“Adayıp atan’dolsun
Okuyup yazand’olsun
Benim yavrumu alanın
İki gözü kör olsun.”
Dersim, hardê dewreş*… İtikadını doğaya bağlayan, o olan, ondan gelip yine ona dönen. İtikadı ki bir ufak taşa sığabilen yahut koca bir dağdan taşabilen.
Kırmızı benekli bir balıkla, koca boynuzları ile bir geyikle yahut göremediğiniz bir kuş ağıtıyla sizi büyüleyebilen. Suyuyla kutsar, dervişi ile ömrünüzün çırasını korur.

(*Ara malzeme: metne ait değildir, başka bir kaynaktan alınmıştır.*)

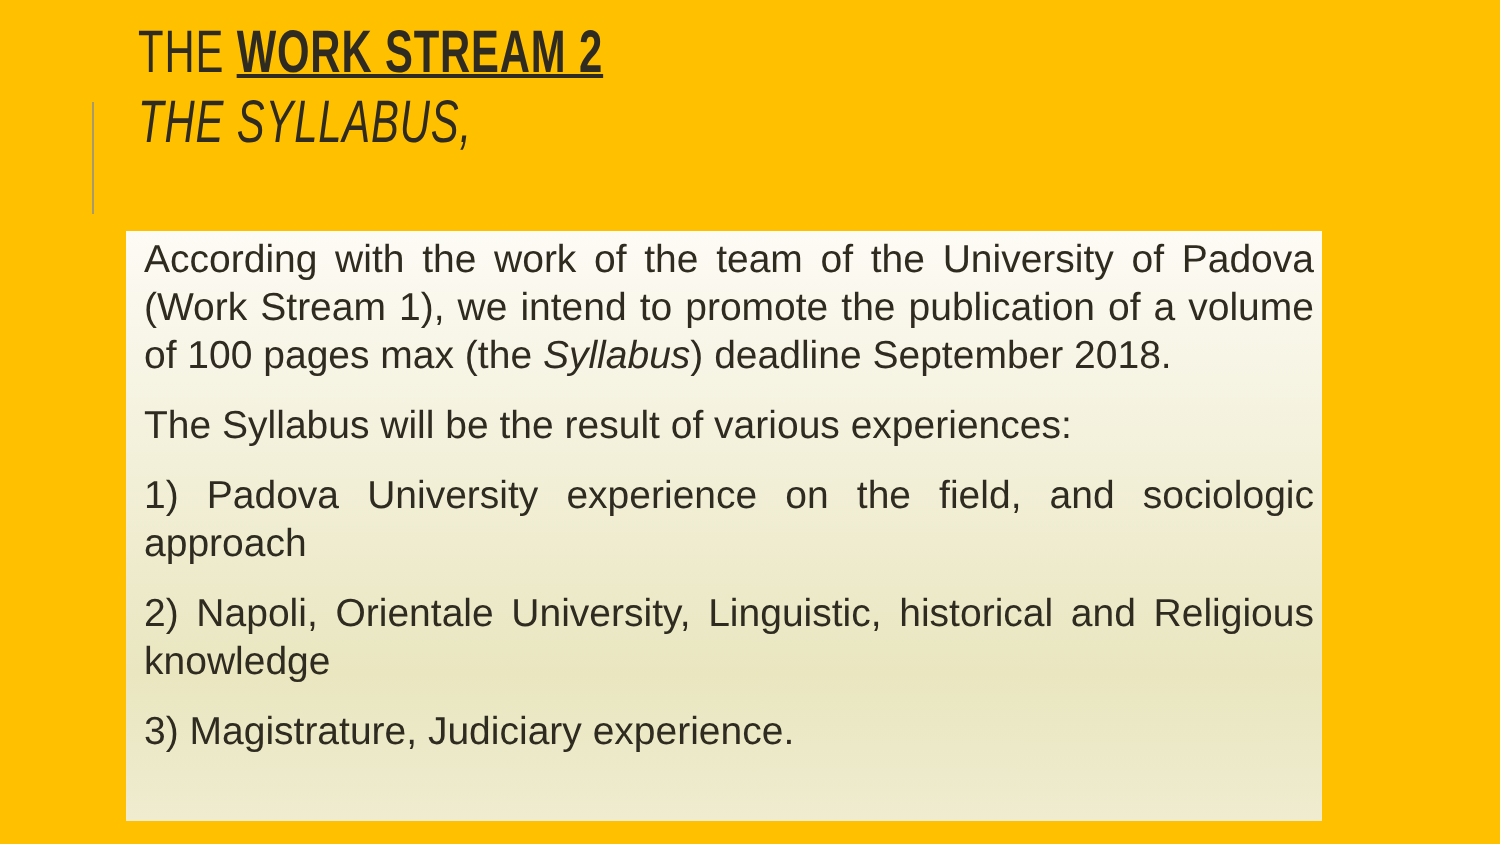THE WORK STREAM 2
THE SYLLABUS,
According with the work of the team of the University of Padova (Work Stream 1), we intend to promote the publication of a volume of 100 pages max (the Syllabus) deadline September 2018.
The Syllabus will be the result of various experiences:
1) Padova University experience on the field, and sociologic approach
2) Napoli, Orientale University, Linguistic, historical and Religious knowledge
3) Magistrature, Judiciary experience.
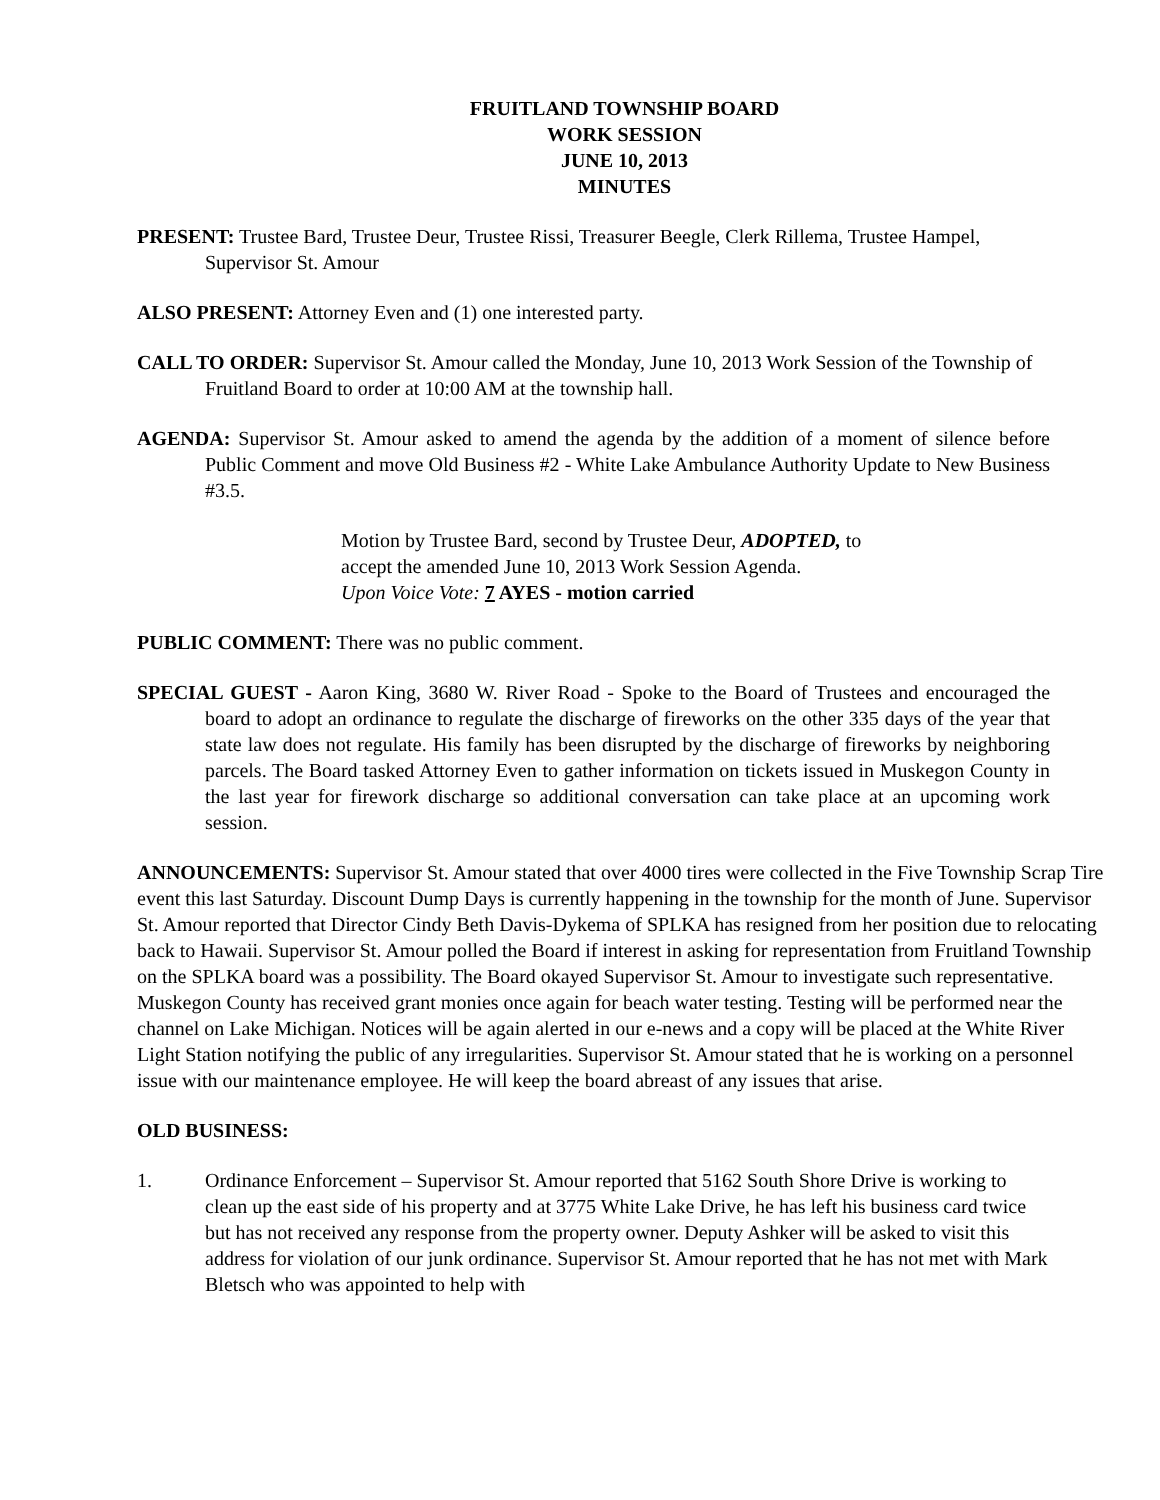FRUITLAND TOWNSHIP BOARD
WORK SESSION
JUNE 10, 2013
MINUTES
PRESENT: Trustee Bard, Trustee Deur, Trustee Rissi, Treasurer Beegle, Clerk Rillema, Trustee Hampel, Supervisor St. Amour
ALSO PRESENT: Attorney Even and (1) one interested party.
CALL TO ORDER: Supervisor St. Amour called the Monday, June 10, 2013 Work Session of the Township of Fruitland Board to order at 10:00 AM at the township hall.
AGENDA: Supervisor St. Amour asked to amend the agenda by the addition of a moment of silence before Public Comment and move Old Business #2 - White Lake Ambulance Authority Update to New Business #3.5.
Motion by Trustee Bard, second by Trustee Deur, ADOPTED, to
accept the amended June 10, 2013 Work Session Agenda.
Upon Voice Vote: 7 AYES - motion carried
PUBLIC COMMENT: There was no public comment.
SPECIAL GUEST - Aaron King, 3680 W. River Road - Spoke to the Board of Trustees and encouraged the board to adopt an ordinance to regulate the discharge of fireworks on the other 335 days of the year that state law does not regulate. His family has been disrupted by the discharge of fireworks by neighboring parcels. The Board tasked Attorney Even to gather information on tickets issued in Muskegon County in the last year for firework discharge so additional conversation can take place at an upcoming work session.
ANNOUNCEMENTS: Supervisor St. Amour stated that over 4000 tires were collected in the Five Township Scrap Tire event this last Saturday. Discount Dump Days is currently happening in the township for the month of June. Supervisor St. Amour reported that Director Cindy Beth Davis-Dykema of SPLKA has resigned from her position due to relocating back to Hawaii. Supervisor St. Amour polled the Board if interest in asking for representation from Fruitland Township on the SPLKA board was a possibility. The Board okayed Supervisor St. Amour to investigate such representative. Muskegon County has received grant monies once again for beach water testing. Testing will be performed near the channel on Lake Michigan. Notices will be again alerted in our e-news and a copy will be placed at the White River Light Station notifying the public of any irregularities. Supervisor St. Amour stated that he is working on a personnel issue with our maintenance employee. He will keep the board abreast of any issues that arise.
OLD BUSINESS:
1. Ordinance Enforcement – Supervisor St. Amour reported that 5162 South Shore Drive is working to clean up the east side of his property and at 3775 White Lake Drive, he has left his business card twice but has not received any response from the property owner. Deputy Ashker will be asked to visit this address for violation of our junk ordinance. Supervisor St. Amour reported that he has not met with Mark Bletsch who was appointed to help with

Kırmanciyenin* tılsımıdır bu.
Ve o derviş hikayeleri kulağından eksik olmaz çocuklarının; kutsal ve özel anlatılıp durur. Göz yaşı ve niyaz ile harmanlanır. Doğan güneşten, batan güneşe niyaz da hikayedir bir bakıma çünkü hikaye evrenle başlar, inanılandan. Sonra insanlık, sonra en büyüğünden en küçüğüne diğer canlılar ve en son kendi vardır insanın.

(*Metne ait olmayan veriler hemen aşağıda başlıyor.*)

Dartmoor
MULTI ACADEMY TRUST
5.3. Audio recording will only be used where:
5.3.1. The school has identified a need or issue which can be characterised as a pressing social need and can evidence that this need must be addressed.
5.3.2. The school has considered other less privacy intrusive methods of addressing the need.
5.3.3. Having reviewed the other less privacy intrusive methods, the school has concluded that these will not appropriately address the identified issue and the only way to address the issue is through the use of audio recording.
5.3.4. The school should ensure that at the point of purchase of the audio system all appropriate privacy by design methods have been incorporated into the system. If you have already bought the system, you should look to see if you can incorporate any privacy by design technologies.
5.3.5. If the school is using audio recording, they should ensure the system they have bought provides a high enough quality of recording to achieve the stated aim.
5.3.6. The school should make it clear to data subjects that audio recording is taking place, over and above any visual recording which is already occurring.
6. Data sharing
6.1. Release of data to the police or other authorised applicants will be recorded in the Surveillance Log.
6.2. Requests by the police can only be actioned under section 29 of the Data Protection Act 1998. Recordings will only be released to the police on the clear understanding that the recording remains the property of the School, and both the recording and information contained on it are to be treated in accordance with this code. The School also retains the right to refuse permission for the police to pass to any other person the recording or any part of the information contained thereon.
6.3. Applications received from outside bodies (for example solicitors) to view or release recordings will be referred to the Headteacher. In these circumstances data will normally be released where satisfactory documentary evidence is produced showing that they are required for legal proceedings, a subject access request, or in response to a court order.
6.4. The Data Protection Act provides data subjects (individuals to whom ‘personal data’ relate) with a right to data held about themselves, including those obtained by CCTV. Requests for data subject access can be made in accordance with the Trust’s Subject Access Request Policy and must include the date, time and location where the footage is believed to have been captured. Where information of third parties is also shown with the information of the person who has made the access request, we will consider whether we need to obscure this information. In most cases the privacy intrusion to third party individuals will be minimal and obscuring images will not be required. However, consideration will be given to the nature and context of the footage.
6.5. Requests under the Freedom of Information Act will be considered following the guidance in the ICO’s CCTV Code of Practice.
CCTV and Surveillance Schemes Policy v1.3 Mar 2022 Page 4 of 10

Bu kutsiyet içinde pek çok dervişle içselleşen dağ keçilerinin hikayesi en çok dile gelenlerden. Ana Fatma’dan Sarık Sırvan’a; Munzur Baba’dan Düzgün Baba’ya çobanı ve koruyucusu olduğumuz Xızır’ımızın davarı… Görünce heyecandan yüreğimizi hoplatan o kutsal ve dokunulmaz olan.
Divane ve deli olmak arasındaki farkı en iyi ortaya koyan Xızır davarının (Bezuvar veya Şamua olarak da seslenebilirsiniz) hikayesi olmuştur benim için. Bir duyguya pervane olup onun divanesi olmakta korku yoktur, bağlılık ve sevgi vardır. Ama deli olmakta korku ve ihanet vardır. Kendi olmaktan çıkmak vardır.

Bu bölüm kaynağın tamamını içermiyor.